> _PROBLEM DESCRIPTION_: Please turn the listing below into a numbered list with one line per entry, dropping the blank lines and leaving out the pictures.

BEGIN DATA TO PROCESS

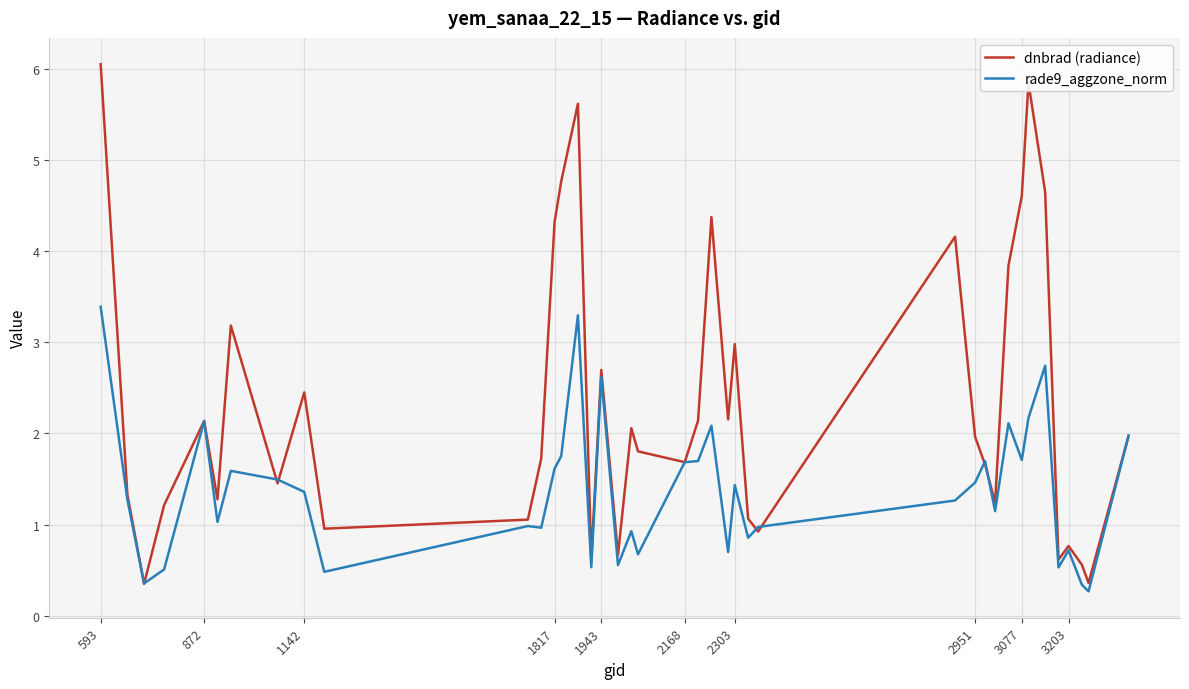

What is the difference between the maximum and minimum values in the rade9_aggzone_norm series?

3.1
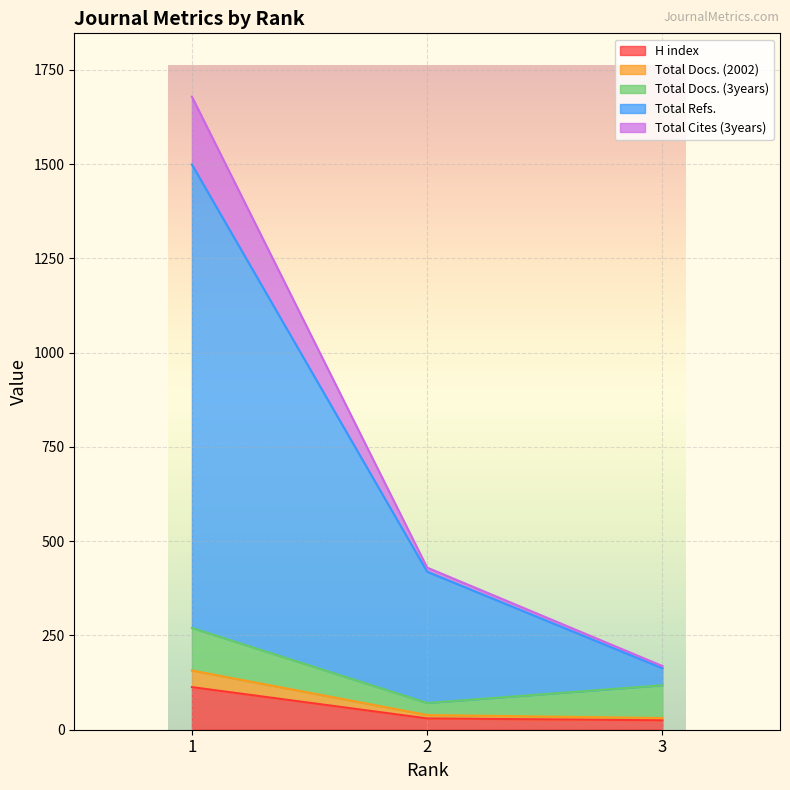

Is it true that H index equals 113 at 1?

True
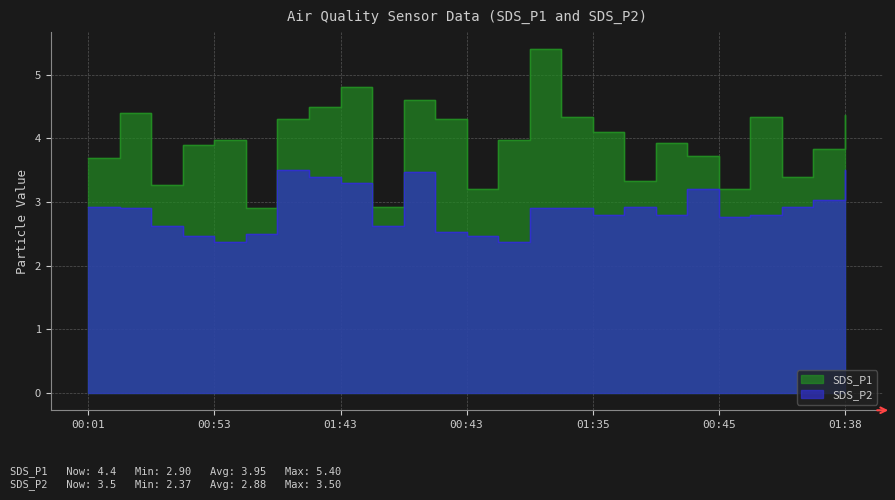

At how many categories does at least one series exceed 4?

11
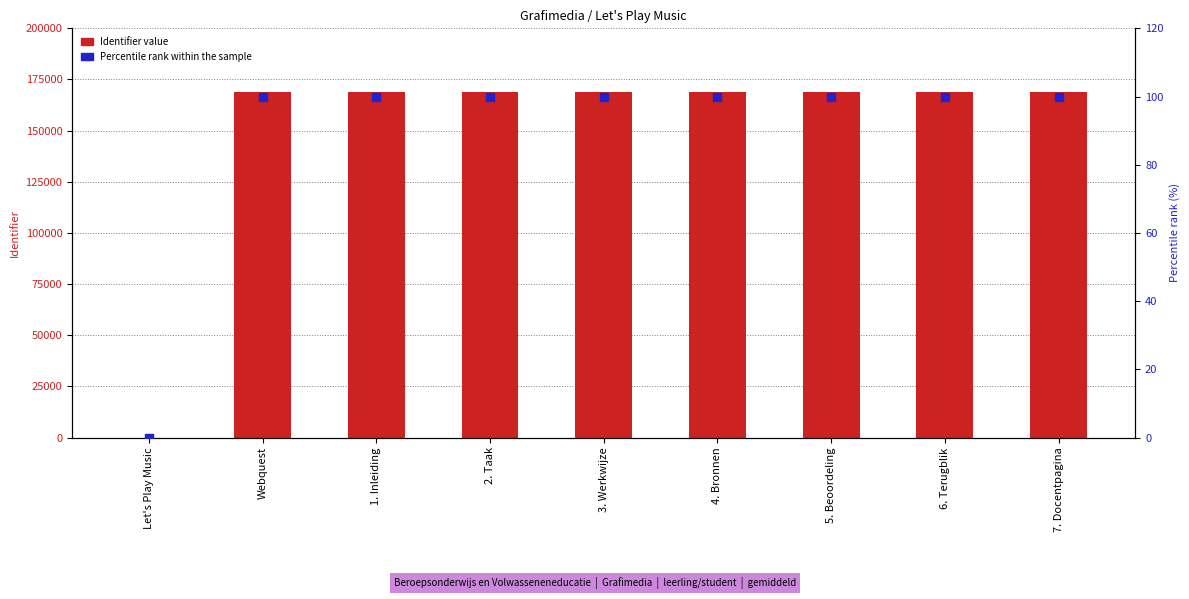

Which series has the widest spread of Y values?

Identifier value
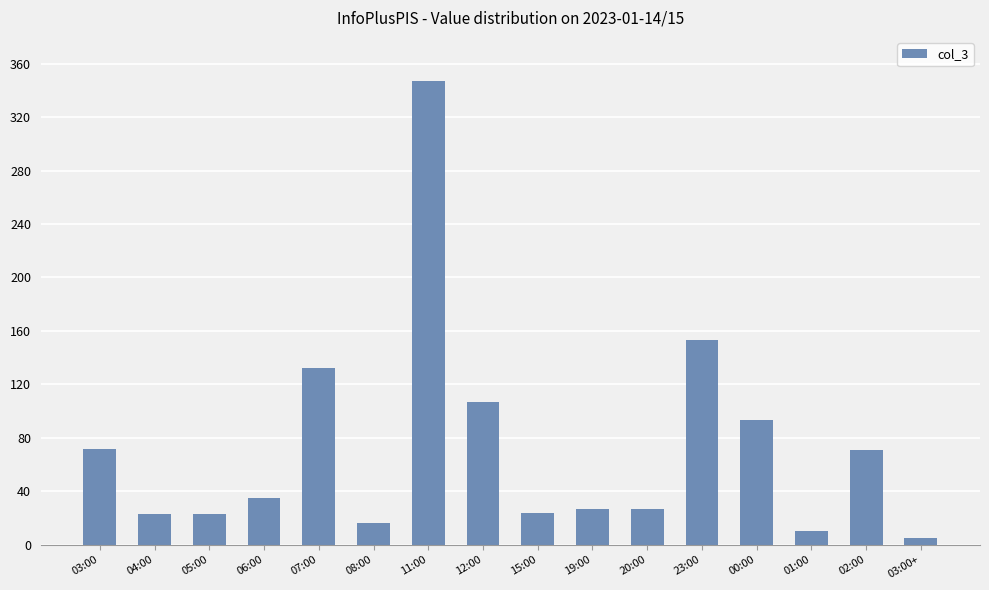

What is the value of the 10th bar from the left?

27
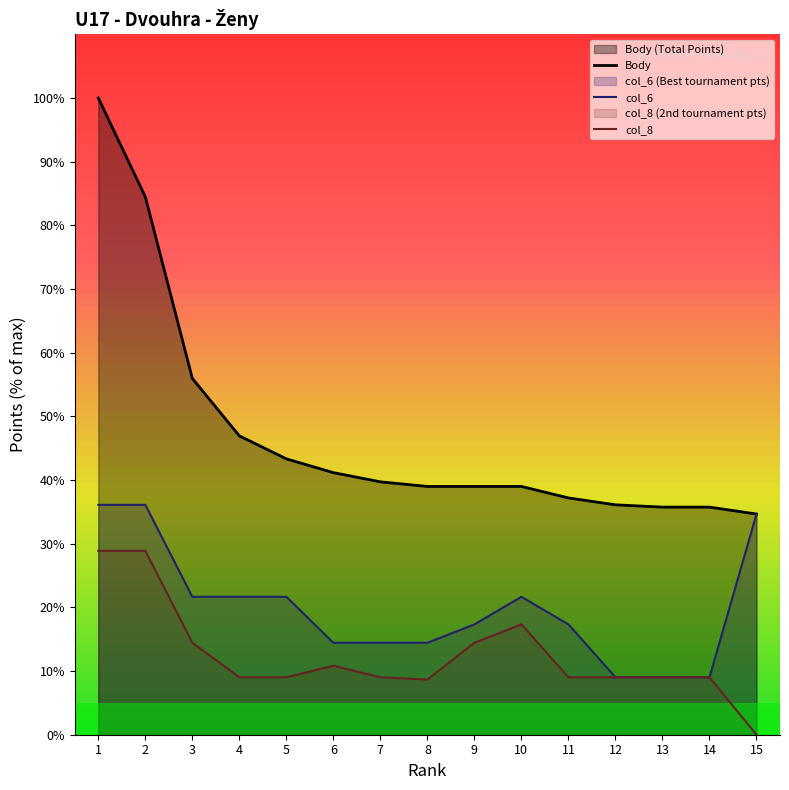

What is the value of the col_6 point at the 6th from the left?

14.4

END DATA TO PROCESS

> _SOLUTION FOR THIS PROBLEM_:
1. What is the difference between the maximum and minimum values in the rade9_aggzone_norm series?
2. 3.1
3. Is it true that H index equals 113 at 1?
4. True
5. At how many categories does at least one series exceed 4?
6. 11
7. Which series has the widest spread of Y values?
8. Identifier value
9. What is the value of the 10th bar from the left?
10. 27
11. What is the value of the col_6 point at the 6th from the left?
12. 14.4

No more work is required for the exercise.